Record set Start Marker
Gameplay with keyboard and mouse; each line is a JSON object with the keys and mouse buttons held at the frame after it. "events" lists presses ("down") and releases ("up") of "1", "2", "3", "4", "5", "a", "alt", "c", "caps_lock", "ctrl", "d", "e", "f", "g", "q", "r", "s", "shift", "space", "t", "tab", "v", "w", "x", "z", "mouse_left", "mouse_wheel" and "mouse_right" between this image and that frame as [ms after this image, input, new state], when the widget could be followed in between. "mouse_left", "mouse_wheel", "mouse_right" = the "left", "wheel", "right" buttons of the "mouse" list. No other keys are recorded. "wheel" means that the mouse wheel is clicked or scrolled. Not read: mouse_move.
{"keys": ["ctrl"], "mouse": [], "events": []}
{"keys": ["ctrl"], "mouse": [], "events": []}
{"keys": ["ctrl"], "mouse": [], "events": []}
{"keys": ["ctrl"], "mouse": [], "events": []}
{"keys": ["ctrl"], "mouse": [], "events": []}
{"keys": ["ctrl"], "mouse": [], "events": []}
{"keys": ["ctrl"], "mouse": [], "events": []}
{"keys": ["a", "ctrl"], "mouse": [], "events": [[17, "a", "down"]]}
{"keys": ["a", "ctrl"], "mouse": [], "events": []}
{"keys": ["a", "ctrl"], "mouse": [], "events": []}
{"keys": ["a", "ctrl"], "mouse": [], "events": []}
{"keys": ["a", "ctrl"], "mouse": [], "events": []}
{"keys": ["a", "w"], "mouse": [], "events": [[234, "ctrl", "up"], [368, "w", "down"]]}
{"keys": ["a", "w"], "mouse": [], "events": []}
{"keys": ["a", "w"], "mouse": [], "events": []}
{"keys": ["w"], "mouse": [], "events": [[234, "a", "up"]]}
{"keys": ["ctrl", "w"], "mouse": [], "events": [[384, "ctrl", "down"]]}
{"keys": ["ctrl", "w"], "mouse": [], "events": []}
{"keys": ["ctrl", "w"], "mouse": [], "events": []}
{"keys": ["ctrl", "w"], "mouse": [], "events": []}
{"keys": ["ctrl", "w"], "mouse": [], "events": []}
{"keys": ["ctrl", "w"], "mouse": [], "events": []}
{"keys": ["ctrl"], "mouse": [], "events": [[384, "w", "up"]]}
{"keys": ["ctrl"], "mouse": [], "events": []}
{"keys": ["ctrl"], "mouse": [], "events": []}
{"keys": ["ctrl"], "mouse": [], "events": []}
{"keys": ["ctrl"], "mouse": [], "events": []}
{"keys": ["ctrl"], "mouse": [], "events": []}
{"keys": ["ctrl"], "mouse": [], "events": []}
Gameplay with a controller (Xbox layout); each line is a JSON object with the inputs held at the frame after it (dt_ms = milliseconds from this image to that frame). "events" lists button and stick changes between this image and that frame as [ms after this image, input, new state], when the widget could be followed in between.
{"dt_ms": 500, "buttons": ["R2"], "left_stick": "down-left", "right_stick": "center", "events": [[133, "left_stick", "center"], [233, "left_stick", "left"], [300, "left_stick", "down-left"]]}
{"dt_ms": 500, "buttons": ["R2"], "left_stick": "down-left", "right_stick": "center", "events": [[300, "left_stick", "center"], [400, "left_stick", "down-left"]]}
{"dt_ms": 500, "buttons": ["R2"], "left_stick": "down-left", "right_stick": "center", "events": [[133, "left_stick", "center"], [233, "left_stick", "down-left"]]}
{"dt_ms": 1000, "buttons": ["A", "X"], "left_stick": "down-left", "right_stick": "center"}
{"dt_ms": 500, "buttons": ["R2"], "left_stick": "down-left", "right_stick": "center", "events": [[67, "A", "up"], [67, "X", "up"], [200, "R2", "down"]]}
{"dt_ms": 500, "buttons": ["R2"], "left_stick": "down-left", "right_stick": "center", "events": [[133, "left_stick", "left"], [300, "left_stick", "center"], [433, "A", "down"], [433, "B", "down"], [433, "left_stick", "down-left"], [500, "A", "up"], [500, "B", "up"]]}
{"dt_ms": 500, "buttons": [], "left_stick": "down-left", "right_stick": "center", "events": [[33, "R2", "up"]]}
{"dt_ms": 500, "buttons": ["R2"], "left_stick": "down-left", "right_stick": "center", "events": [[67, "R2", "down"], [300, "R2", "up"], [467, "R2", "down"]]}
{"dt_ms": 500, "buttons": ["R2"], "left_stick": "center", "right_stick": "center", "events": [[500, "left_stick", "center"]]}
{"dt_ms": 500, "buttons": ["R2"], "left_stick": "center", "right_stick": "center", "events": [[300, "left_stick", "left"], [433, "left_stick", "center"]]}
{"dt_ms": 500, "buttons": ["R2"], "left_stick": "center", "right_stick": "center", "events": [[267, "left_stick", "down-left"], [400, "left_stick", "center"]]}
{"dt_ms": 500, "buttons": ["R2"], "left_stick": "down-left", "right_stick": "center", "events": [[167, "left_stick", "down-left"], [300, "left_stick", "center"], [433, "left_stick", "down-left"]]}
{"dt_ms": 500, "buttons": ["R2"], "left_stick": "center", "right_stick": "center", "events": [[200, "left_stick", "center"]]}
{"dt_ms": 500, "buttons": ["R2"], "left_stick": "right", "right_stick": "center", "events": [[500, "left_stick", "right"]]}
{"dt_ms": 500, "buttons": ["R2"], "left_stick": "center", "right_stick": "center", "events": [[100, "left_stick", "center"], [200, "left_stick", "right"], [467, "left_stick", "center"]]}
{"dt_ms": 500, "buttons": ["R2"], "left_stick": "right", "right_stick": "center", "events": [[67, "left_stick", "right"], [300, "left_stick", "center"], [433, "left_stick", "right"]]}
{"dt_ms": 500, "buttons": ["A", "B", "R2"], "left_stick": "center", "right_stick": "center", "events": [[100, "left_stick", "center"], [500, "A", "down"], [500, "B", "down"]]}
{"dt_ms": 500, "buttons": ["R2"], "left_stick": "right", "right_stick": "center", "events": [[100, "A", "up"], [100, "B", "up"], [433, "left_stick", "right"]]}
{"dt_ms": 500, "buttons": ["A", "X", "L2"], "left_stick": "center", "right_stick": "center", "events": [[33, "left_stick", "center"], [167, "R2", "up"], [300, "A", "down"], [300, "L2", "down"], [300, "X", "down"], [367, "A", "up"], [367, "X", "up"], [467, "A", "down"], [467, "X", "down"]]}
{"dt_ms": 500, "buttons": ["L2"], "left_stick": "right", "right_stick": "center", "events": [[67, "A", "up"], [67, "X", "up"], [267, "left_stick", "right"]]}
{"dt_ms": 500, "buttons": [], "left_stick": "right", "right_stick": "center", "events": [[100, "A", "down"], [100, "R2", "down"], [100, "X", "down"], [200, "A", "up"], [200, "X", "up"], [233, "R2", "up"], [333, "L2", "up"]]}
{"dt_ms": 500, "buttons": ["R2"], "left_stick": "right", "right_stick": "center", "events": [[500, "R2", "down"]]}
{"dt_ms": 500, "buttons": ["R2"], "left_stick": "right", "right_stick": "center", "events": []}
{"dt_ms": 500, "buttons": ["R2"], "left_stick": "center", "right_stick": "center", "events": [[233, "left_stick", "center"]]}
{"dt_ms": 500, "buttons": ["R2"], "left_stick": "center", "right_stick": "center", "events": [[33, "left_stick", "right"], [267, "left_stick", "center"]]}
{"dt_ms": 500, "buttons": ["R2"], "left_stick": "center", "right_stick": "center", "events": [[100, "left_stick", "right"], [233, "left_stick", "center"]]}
Record set End Marker
- Your instructions
Word for word, give back all of the records.

- Solution to this exercise
Gameplay with keyboard and mouse; each line is a JSON object with the keys and mouse buttons held at the frame after it. "events" lists presses ("down") and releases ("up") of "1", "2", "3", "4", "5", "a", "alt", "c", "caps_lock", "ctrl", "d", "e", "f", "g", "q", "r", "s", "shift", "space", "t", "tab", "v", "w", "x", "z", "mouse_left", "mouse_wheel" and "mouse_right" between this image and that frame as [ms after this image, input, new state], when the widget could be followed in between. "mouse_left", "mouse_wheel", "mouse_right" = the "left", "wheel", "right" buttons of the "mouse" list. No other keys are recorded. "wheel" means that the mouse wheel is clicked or scrolled. Not read: mouse_move.
{"keys": ["ctrl"], "mouse": [], "events": []}
{"keys": ["ctrl"], "mouse": [], "events": []}
{"keys": ["ctrl"], "mouse": [], "events": []}
{"keys": ["ctrl"], "mouse": [], "events": []}
{"keys": ["ctrl"], "mouse": [], "events": []}
{"keys": ["ctrl"], "mouse": [], "events": []}
{"keys": ["ctrl"], "mouse": [], "events": []}
{"keys": ["a", "ctrl"], "mouse": [], "events": [[17, "a", "down"]]}
{"keys": ["a", "ctrl"], "mouse": [], "events": []}
{"keys": ["a", "ctrl"], "mouse": [], "events": []}
{"keys": ["a", "ctrl"], "mouse": [], "events": []}
{"keys": ["a", "ctrl"], "mouse": [], "events": []}
{"keys": ["a", "w"], "mouse": [], "events": [[234, "ctrl", "up"], [368, "w", "down"]]}
{"keys": ["a", "w"], "mouse": [], "events": []}
{"keys": ["a", "w"], "mouse": [], "events": []}
{"keys": ["w"], "mouse": [], "events": [[234, "a", "up"]]}
{"keys": ["ctrl", "w"], "mouse": [], "events": [[384, "ctrl", "down"]]}
{"keys": ["ctrl", "w"], "mouse": [], "events": []}
{"keys": ["ctrl", "w"], "mouse": [], "events": []}
{"keys": ["ctrl", "w"], "mouse": [], "events": []}
{"keys": ["ctrl", "w"], "mouse": [], "events": []}
{"keys": ["ctrl", "w"], "mouse": [], "events": []}
{"keys": ["ctrl"], "mouse": [], "events": [[384, "w", "up"]]}
{"keys": ["ctrl"], "mouse": [], "events": []}
{"keys": ["ctrl"], "mouse": [], "events": []}
{"keys": ["ctrl"], "mouse": [], "events": []}
{"keys": ["ctrl"], "mouse": [], "events": []}
{"keys": ["ctrl"], "mouse": [], "events": []}
{"keys": ["ctrl"], "mouse": [], "events": []}
Gameplay with a controller (Xbox layout); each line is a JSON object with the inputs held at the frame after it (dt_ms = milliseconds from this image to that frame). "events" lists button and stick changes between this image and that frame as [ms after this image, input, new state], when the widget could be followed in between.
{"dt_ms": 500, "buttons": ["R2"], "left_stick": "down-left", "right_stick": "center", "events": [[133, "left_stick", "center"], [233, "left_stick", "left"], [300, "left_stick", "down-left"]]}
{"dt_ms": 500, "buttons": ["R2"], "left_stick": "down-left", "right_stick": "center", "events": [[300, "left_stick", "center"], [400, "left_stick", "down-left"]]}
{"dt_ms": 500, "buttons": ["R2"], "left_stick": "down-left", "right_stick": "center", "events": [[133, "left_stick", "center"], [233, "left_stick", "down-left"]]}
{"dt_ms": 1000, "buttons": ["A", "X"], "left_stick": "down-left", "right_stick": "center"}
{"dt_ms": 500, "buttons": ["R2"], "left_stick": "down-left", "right_stick": "center", "events": [[67, "A", "up"], [67, "X", "up"], [200, "R2", "down"]]}
{"dt_ms": 500, "buttons": ["R2"], "left_stick": "down-left", "right_stick": "center", "events": [[133, "left_stick", "left"], [300, "left_stick", "center"], [433, "A", "down"], [433, "B", "down"], [433, "left_stick", "down-left"], [500, "A", "up"], [500, "B", "up"]]}
{"dt_ms": 500, "buttons": [], "left_stick": "down-left", "right_stick": "center", "events": [[33, "R2", "up"]]}
{"dt_ms": 500, "buttons": ["R2"], "left_stick": "down-left", "right_stick": "center", "events": [[67, "R2", "down"], [300, "R2", "up"], [467, "R2", "down"]]}
{"dt_ms": 500, "buttons": ["R2"], "left_stick": "center", "right_stick": "center", "events": [[500, "left_stick", "center"]]}
{"dt_ms": 500, "buttons": ["R2"], "left_stick": "center", "right_stick": "center", "events": [[300, "left_stick", "left"], [433, "left_stick", "center"]]}
{"dt_ms": 500, "buttons": ["R2"], "left_stick": "center", "right_stick": "center", "events": [[267, "left_stick", "down-left"], [400, "left_stick", "center"]]}
{"dt_ms": 500, "buttons": ["R2"], "left_stick": "down-left", "right_stick": "center", "events": [[167, "left_stick", "down-left"], [300, "left_stick", "center"], [433, "left_stick", "down-left"]]}
{"dt_ms": 500, "buttons": ["R2"], "left_stick": "center", "right_stick": "center", "events": [[200, "left_stick", "center"]]}
{"dt_ms": 500, "buttons": ["R2"], "left_stick": "right", "right_stick": "center", "events": [[500, "left_stick", "right"]]}
{"dt_ms": 500, "buttons": ["R2"], "left_stick": "center", "right_stick": "center", "events": [[100, "left_stick", "center"], [200, "left_stick", "right"], [467, "left_stick", "center"]]}
{"dt_ms": 500, "buttons": ["R2"], "left_stick": "right", "right_stick": "center", "events": [[67, "left_stick", "right"], [300, "left_stick", "center"], [433, "left_stick", "right"]]}
{"dt_ms": 500, "buttons": ["A", "B", "R2"], "left_stick": "center", "right_stick": "center", "events": [[100, "left_stick", "center"], [500, "A", "down"], [500, "B", "down"]]}
{"dt_ms": 500, "buttons": ["R2"], "left_stick": "right", "right_stick": "center", "events": [[100, "A", "up"], [100, "B", "up"], [433, "left_stick", "right"]]}
{"dt_ms": 500, "buttons": ["A", "X", "L2"], "left_stick": "center", "right_stick": "center", "events": [[33, "left_stick", "center"], [167, "R2", "up"], [300, "A", "down"], [300, "L2", "down"], [300, "X", "down"], [367, "A", "up"], [367, "X", "up"], [467, "A", "down"], [467, "X", "down"]]}
{"dt_ms": 500, "buttons": ["L2"], "left_stick": "right", "right_stick": "center", "events": [[67, "A", "up"], [67, "X", "up"], [267, "left_stick", "right"]]}
{"dt_ms": 500, "buttons": [], "left_stick": "right", "right_stick": "center", "events": [[100, "A", "down"], [100, "R2", "down"], [100, "X", "down"], [200, "A", "up"], [200, "X", "up"], [233, "R2", "up"], [333, "L2", "up"]]}
{"dt_ms": 500, "buttons": ["R2"], "left_stick": "right", "right_stick": "center", "events": [[500, "R2", "down"]]}
{"dt_ms": 500, "buttons": ["R2"], "left_stick": "right", "right_stick": "center", "events": []}
{"dt_ms": 500, "buttons": ["R2"], "left_stick": "center", "right_stick": "center", "events": [[233, "left_stick", "center"]]}
{"dt_ms": 500, "buttons": ["R2"], "left_stick": "center", "right_stick": "center", "events": [[33, "left_stick", "right"], [267, "left_stick", "center"]]}
{"dt_ms": 500, "buttons": ["R2"], "left_stick": "center", "right_stick": "center", "events": [[100, "left_stick", "right"], [233, "left_stick", "center"]]}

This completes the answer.